- Opening Delimiter -
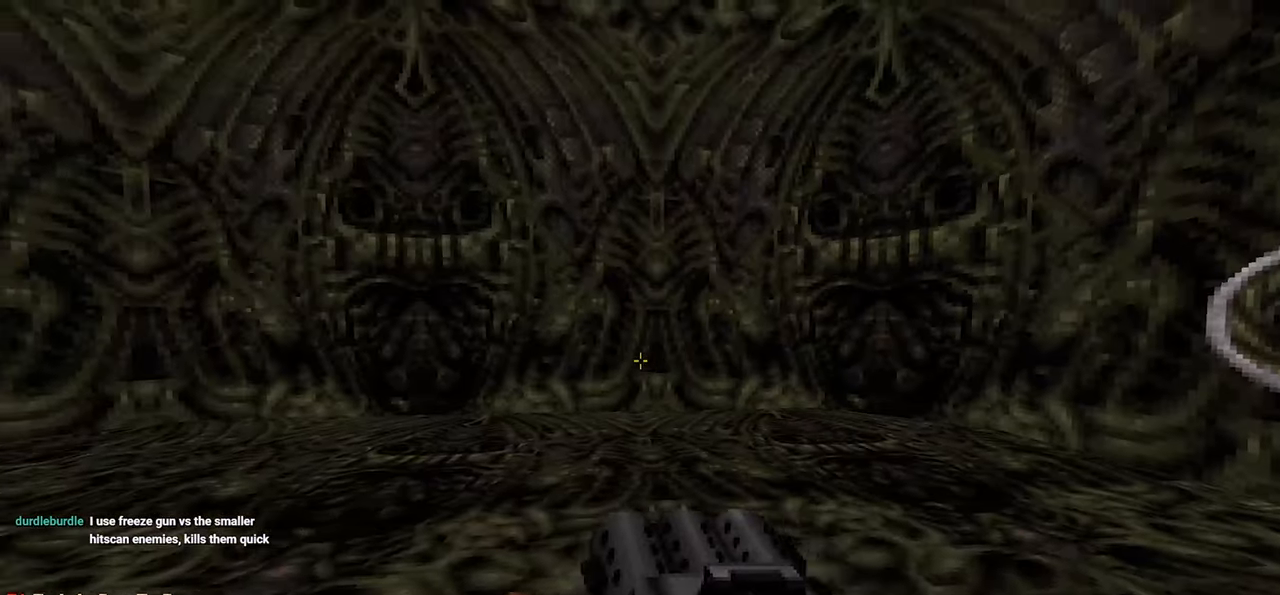
{"keys": ["s"], "mouse": [], "mouse_move": "left", "events": [[200, "a", "up"], [433, "s", "down"]]}
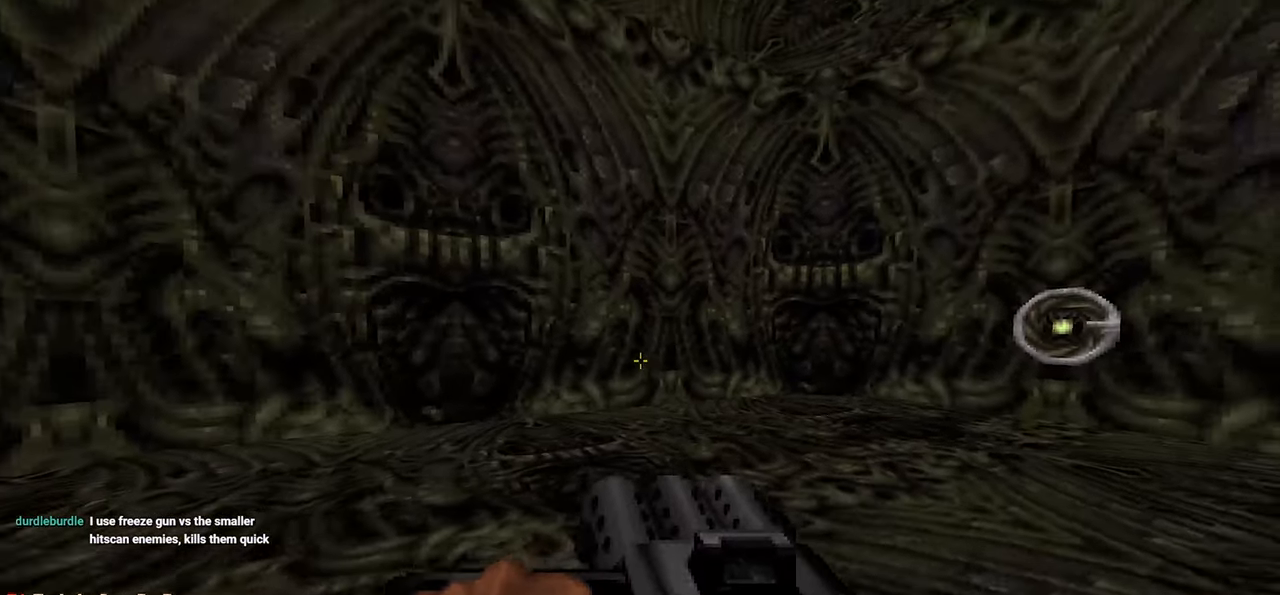
{"keys": [], "mouse": [], "mouse_move": "right", "events": [[33, "d", "down"], [83, "s", "up"], [267, "d", "up"]]}
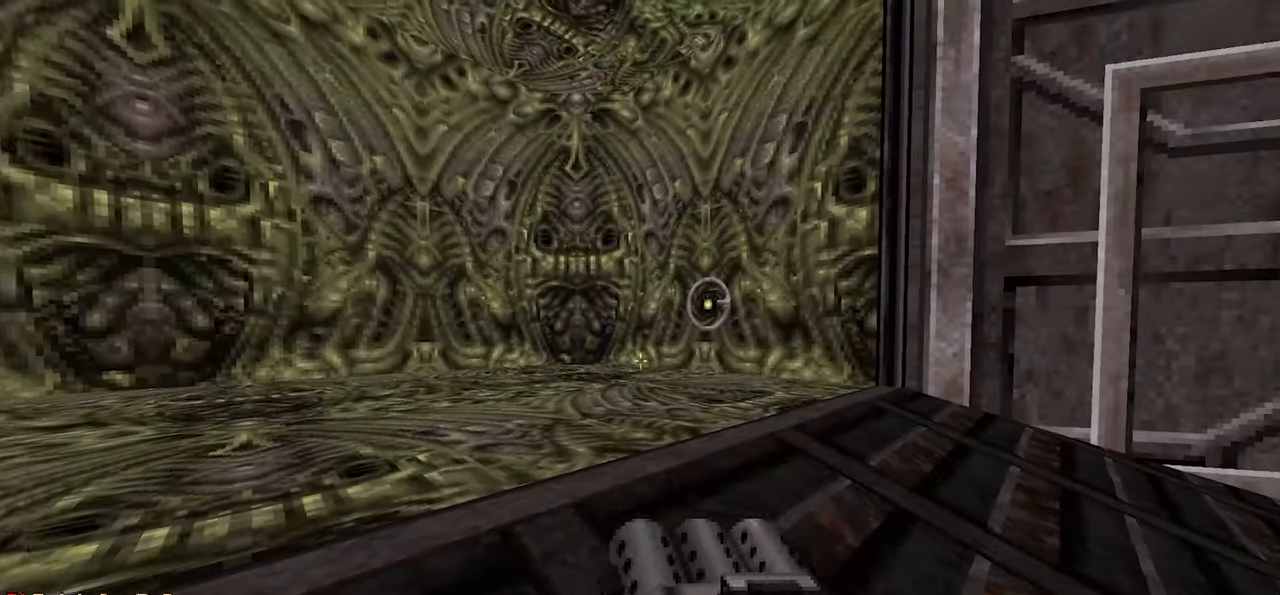
{"keys": ["d", "w"], "mouse": [], "mouse_move": "right", "events": [[183, "d", "down"], [183, "w", "down"]]}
- Closing Delimiter -
Task objective: Only the pictures are to be left out; repeat all other material exactly.

Answer for the task:
{"keys": ["s"], "mouse": [], "mouse_move": "left", "events": [[200, "a", "up"], [433, "s", "down"]]}
{"keys": [], "mouse": [], "mouse_move": "right", "events": [[33, "d", "down"], [83, "s", "up"], [267, "d", "up"]]}
{"keys": ["d", "w"], "mouse": [], "mouse_move": "right", "events": [[183, "d", "down"], [183, "w", "down"]]}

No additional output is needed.